# Assign #45: Old



## Jeff Canes (Aug 28, 2006)

The new assignment is *Old*. Pretty self-explanatory right? I will post the next assignment in two weeks.

Remember to read the RULES before you post!!! Photos posted in the assignments threads are to be NEW PHOTOS taken for the assignment ONLY!
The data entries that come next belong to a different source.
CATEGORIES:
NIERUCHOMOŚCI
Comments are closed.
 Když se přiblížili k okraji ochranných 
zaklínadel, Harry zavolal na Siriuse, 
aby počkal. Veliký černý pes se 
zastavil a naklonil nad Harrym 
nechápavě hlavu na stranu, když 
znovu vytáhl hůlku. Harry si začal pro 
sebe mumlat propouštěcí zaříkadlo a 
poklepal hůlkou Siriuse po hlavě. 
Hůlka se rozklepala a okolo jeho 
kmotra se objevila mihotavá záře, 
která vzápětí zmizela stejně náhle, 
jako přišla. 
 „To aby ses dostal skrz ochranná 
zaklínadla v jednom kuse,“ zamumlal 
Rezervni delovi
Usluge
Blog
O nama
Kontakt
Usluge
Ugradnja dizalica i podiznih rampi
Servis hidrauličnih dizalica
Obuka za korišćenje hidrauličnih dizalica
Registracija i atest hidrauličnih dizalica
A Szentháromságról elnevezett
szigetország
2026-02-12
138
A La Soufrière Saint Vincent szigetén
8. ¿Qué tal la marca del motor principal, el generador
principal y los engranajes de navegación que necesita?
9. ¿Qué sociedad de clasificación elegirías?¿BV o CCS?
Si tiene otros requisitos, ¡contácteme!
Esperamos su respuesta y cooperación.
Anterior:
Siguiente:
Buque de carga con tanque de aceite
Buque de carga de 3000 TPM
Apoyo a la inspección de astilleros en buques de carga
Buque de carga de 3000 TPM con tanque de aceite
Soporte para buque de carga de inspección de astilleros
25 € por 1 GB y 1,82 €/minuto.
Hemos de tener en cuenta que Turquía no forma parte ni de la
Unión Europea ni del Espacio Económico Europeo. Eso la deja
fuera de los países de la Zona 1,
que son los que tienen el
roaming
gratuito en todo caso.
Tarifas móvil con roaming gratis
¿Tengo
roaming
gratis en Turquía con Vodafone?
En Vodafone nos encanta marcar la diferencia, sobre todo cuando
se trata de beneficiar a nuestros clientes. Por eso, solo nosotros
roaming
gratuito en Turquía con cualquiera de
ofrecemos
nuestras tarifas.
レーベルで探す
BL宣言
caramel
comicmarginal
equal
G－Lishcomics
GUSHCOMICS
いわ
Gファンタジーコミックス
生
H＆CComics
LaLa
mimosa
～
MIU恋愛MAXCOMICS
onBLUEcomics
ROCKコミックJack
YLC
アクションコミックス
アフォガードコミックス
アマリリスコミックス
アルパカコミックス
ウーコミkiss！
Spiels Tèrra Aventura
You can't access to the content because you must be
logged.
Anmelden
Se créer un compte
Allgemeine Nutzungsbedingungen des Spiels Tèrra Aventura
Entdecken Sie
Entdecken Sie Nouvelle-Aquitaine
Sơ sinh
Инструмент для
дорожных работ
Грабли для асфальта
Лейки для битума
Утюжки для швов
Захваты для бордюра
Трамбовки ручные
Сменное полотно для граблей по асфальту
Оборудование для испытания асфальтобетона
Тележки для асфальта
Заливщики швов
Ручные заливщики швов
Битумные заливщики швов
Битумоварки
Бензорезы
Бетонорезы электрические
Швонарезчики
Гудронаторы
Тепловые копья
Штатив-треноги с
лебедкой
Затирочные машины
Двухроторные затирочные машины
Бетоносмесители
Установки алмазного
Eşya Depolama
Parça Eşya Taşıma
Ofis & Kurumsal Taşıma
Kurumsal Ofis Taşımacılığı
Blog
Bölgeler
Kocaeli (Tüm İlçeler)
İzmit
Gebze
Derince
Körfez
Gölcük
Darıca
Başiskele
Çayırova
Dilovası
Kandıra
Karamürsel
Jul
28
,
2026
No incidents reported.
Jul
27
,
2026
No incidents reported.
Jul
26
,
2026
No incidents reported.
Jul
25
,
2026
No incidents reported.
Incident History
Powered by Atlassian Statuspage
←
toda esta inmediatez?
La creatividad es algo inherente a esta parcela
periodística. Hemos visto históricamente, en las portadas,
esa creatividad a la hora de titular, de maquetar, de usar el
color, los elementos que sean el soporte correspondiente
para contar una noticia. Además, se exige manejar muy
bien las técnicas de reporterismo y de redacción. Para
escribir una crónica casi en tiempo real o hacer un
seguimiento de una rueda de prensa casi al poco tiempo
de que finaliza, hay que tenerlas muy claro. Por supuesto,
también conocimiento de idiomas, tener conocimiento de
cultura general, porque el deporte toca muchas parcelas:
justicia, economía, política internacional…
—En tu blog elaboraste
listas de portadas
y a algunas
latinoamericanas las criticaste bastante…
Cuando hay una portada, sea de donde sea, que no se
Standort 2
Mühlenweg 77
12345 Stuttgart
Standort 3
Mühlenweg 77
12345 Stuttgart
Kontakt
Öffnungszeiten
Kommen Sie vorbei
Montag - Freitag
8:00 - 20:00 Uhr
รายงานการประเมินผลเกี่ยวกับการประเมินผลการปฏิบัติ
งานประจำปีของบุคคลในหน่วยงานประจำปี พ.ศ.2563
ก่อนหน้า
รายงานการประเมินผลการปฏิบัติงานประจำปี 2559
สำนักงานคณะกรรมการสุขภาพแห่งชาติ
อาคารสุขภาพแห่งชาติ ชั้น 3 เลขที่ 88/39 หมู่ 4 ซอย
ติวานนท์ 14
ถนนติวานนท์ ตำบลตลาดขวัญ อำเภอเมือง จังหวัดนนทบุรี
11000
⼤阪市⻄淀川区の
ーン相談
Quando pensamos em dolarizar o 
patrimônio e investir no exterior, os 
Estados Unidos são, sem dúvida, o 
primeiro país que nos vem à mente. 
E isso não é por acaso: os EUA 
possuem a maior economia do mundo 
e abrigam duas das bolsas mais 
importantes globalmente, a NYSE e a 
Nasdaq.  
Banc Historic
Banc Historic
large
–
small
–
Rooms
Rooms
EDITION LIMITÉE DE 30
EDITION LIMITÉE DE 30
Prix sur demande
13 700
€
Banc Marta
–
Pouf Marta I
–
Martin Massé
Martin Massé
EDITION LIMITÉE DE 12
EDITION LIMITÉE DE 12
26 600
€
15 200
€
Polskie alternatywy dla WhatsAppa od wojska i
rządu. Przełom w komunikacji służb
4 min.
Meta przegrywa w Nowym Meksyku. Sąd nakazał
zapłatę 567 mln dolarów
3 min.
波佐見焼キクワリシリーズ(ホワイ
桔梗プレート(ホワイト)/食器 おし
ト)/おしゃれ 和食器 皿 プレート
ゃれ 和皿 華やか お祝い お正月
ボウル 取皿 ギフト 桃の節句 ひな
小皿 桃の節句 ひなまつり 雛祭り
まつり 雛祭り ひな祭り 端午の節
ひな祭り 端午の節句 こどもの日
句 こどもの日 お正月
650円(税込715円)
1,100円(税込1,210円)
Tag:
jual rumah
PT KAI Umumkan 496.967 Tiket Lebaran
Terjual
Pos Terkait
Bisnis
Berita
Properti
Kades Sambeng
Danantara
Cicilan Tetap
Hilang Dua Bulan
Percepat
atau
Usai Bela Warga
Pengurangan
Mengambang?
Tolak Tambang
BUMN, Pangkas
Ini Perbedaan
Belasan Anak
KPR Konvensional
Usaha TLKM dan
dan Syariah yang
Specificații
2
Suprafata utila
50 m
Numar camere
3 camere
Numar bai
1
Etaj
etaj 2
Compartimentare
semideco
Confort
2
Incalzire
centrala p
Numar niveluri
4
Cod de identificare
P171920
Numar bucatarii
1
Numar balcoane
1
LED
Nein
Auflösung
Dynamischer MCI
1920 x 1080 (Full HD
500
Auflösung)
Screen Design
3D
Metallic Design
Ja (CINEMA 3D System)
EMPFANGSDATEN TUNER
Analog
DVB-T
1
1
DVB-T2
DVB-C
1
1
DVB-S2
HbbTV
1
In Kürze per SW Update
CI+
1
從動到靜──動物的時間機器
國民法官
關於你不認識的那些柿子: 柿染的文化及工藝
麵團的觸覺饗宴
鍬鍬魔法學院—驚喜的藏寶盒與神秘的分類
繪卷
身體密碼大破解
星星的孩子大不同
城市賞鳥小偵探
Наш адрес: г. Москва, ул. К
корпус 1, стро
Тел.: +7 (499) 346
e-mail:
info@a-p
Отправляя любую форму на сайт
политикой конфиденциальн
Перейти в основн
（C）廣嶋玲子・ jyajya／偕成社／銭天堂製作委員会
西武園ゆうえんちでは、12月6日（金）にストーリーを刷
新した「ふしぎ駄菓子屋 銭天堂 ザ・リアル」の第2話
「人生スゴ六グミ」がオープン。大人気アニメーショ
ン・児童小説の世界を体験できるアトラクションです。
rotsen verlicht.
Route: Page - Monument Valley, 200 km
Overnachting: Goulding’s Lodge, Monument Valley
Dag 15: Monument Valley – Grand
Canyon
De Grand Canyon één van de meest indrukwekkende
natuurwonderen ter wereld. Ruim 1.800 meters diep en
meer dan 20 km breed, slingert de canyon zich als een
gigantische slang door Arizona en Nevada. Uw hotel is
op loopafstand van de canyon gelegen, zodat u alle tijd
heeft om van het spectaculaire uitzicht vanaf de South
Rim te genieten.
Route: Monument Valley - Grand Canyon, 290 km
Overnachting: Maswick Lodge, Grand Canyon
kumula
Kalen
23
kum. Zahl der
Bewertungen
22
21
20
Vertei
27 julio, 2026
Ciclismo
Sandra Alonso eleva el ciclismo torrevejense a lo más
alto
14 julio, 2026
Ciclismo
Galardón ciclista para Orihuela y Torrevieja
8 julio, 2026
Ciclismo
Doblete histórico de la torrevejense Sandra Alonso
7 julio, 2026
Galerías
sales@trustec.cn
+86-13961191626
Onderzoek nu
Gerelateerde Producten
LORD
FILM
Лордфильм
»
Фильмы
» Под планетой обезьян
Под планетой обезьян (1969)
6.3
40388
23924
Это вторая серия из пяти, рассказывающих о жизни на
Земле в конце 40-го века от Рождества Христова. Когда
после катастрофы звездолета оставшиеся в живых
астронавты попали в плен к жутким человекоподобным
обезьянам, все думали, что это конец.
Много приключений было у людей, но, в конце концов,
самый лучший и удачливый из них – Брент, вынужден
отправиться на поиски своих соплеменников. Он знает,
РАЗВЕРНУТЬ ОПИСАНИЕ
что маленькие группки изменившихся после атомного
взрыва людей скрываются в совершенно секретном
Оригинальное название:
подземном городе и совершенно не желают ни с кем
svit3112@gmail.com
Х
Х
If you have a photo that you would like to submit, but it was taken before this assignment was posted, PLEASE DO NOT POST IT HERE! If you have taken photos before this date that fit the theme and you'd like to share, please post it in any of the threads listed in the themes index.


----------



## DeepSpring (Aug 28, 2006)

My girlfriend got me this from goodwill it was only $5


----------



## DeepSpring (Sep 4, 2006)

no other takers yet?


----------



## Oldfireguy (Sep 4, 2006)

Pre-Inca ruins in Peru.


----------



## bantor (Sep 5, 2006)

Hello all, went to Drumheller the other day and thought of the 'old' theme


----------



## dirtnapper (Sep 5, 2006)

I saw this while trying locate some historical stones, says OLD to me...


----------



## zombiekilla (Sep 5, 2006)

awesome shot dirtnapper!


----------



## Oldfireguy (Sep 5, 2006)

Dirtnapper, very cool shot!  Location?


----------



## dirtnapper (Sep 5, 2006)

fredcwdoc said:
			
		

> Dirtnapper, very cool shot!  Location?



Thanks guys...this is Old Burying Ground; North Andover, MA  USA.  There are burials here of people who were caught up in the Salem (MA) Witch trials of 1692.


----------



## jeroen (Sep 19, 2006)




----------



## Jeff Canes (Sep 19, 2007)

bump


----------